Gemini 2.0: Level Up Your Apps with Real-Time Multimodal Interactions

12月 23, 2024
Ivan Solovyev Product Manager

Human-to-human communication is naturally multimodal, involving a mix of spoken words, visual cues, and real-time adjustments. With the Multimodal Live API for Gemini we've achieved this same level of naturalness in human-computer interaction. Imagine AI conversations that feel more interactive, where you can use visual inputs and receive context-aware solutions in real-time, seamlessly blending text, audio, and video. The Multimodal Live API for Gemini 2.0 enables this type of interaction and is available in Google AI Studio and Gemini API. This technology allows you to build applications that respond to the world as it happens, leveraging real-time data.


How it works

The Multimodal Live API is a stateful API utilizing WebSockets to facilitate low-latency, server-to-server communication. This API supports tools such as function calling, code execution, search grounding, and the combination of multiple tools within a single request, enabling comprehensive responses without the need for multiple prompts. This allows developers to create more efficient and complex AI interactions.

Key features of the Multimodal Live API include:

  • Bidirectional streaming: Allows for concurrent sending and receiving of text, audio and video data.

  • Sub-second latency: Outputs the first token in 600 milliseconds aligning reaction times with human expectation for seamless response.

  • Natural voice conversations: Supports human-like voice interactions, including the ability to interrupt and features like voice activity detection, enabling more fluid dialogue with AI.

  • Video understanding: Provides the ability to process and understand video input, enabling the model to combine both audio and video contexts for a more informed and nuanced response. This contextual awareness brings another layer of richness to the interaction.

  • Tool integration: Facilitates the integration of multiple tools within a single API call, extending the API's capabilities and allowing it to perform actions on behalf of the user to solve complex tasks.

  • Steerable voices: Offers a selection of five distinct voices with a high level of expressiveness, capable of conveying a wide spectrum of emotions.
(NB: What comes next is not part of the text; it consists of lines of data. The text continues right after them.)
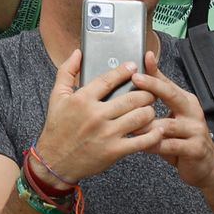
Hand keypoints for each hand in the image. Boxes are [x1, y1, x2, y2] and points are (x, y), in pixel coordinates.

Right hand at [33, 50, 159, 184]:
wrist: (55, 161)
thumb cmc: (57, 127)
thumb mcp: (57, 96)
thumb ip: (67, 71)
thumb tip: (78, 52)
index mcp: (82, 99)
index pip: (109, 80)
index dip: (124, 71)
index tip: (134, 66)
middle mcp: (96, 115)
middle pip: (131, 98)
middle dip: (146, 93)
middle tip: (150, 92)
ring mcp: (107, 134)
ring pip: (140, 117)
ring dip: (150, 111)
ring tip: (150, 109)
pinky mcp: (114, 151)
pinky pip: (141, 141)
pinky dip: (153, 135)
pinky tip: (157, 130)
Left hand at [132, 51, 213, 190]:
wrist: (207, 167)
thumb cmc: (185, 139)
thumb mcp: (173, 115)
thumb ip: (159, 98)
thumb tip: (141, 73)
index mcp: (186, 101)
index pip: (168, 84)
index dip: (155, 72)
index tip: (144, 58)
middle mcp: (193, 112)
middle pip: (172, 95)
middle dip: (153, 85)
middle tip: (136, 79)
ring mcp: (195, 130)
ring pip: (167, 124)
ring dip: (146, 125)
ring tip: (129, 124)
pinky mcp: (195, 149)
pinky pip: (170, 145)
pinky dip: (154, 145)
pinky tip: (142, 145)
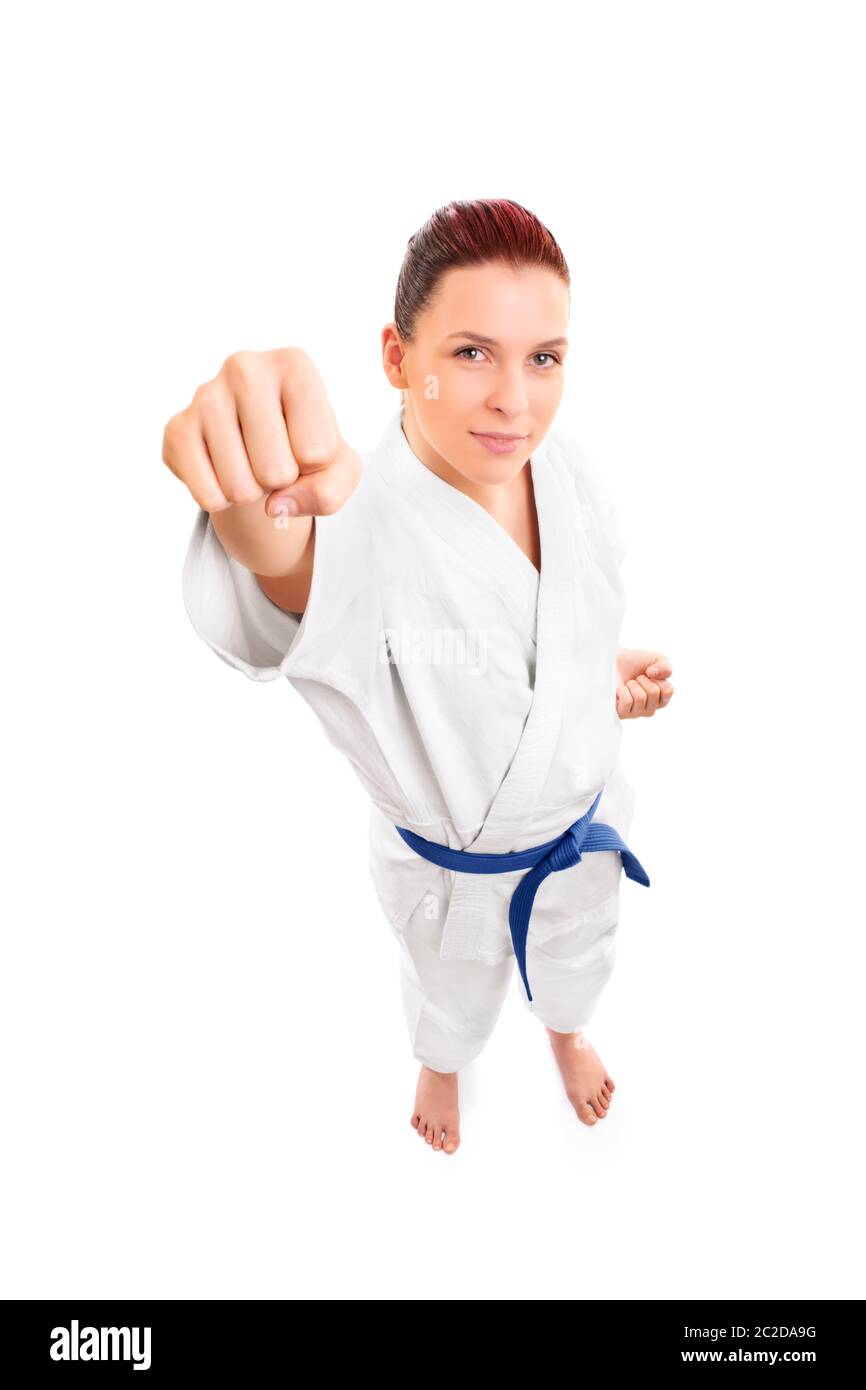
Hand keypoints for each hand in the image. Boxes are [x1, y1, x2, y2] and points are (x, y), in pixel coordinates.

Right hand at [161, 347, 361, 517]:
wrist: (259, 443)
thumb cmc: (306, 446)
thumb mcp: (339, 467)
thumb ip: (330, 491)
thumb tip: (273, 506)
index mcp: (294, 365)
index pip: (317, 452)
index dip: (317, 466)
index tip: (305, 442)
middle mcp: (245, 368)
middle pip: (276, 472)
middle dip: (282, 482)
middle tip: (275, 457)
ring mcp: (205, 396)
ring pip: (240, 488)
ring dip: (252, 492)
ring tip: (250, 461)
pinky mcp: (177, 429)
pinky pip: (209, 497)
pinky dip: (223, 500)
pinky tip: (223, 468)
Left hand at [615, 649, 674, 718]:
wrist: (614, 661)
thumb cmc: (635, 663)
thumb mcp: (658, 659)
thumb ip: (666, 667)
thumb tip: (654, 675)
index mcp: (661, 699)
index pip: (668, 690)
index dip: (658, 677)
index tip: (650, 674)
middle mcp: (649, 709)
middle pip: (654, 692)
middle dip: (643, 679)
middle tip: (637, 678)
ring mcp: (635, 713)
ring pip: (640, 698)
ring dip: (633, 684)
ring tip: (629, 684)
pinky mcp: (620, 713)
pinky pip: (627, 702)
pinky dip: (623, 690)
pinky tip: (621, 690)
This allows for a more personalized and engaging user experience.


Multimodal live streaming in Action

The Multimodal Live API enables a variety of real-time, interactive applications. Here are a few examples of use cases where this API can be effectively applied:

  • Real-Time Virtual Assistants: Imagine an assistant that observes your screen and offers tailored advice in real-time, telling you where to find what you are looking for or executing actions or your behalf.

  • Adaptive Educational Tools: The API supports the development of educational applications that can adapt to a student's learning pace, for example, a language learning app could adjust the difficulty of exercises based on a student's real-time pronunciation and comprehension.

To help you explore this new functionality and kick start your own exploration we've created a bunch of demo applications showcasing realtime streaming capabilities:

A starter web application for streaming mic, camera or screen input. A perfect base for your creativity:

Link to Youtube Video (visible only when JS is disabled)

Full code and a getting started guide available on Github: https://github.com/google-gemini/multimodal-live-api-web-console.


Chat with Gemini about the weather. Select a location and have a gemini powered character explaining the weather in that location. You can interrupt and ask a follow up question anytime.

Link to Youtube Video (visible only when JS is disabled)

Getting Started with the Multimodal Live API

Ready to dive in? Experiment with Multimodal Live Streaming directly in Google AI Studio for a hands-on experience. Or, for full control, grab the detailed documentation and code samples to start building with the API today.

We've also partnered with Daily, to provide a seamless integration via their pipecat framework, enabling you to add real-time capabilities to your apps effortlessly. Daily.co, creators of the pipecat framework, is a video and audio API platform that makes it easy for developers to add real-time video and audio streaming to their websites and apps. Check out Daily's integration guide to get started building.

We're excited to see your creations - share your feedback and the amazing applications you build with the new API!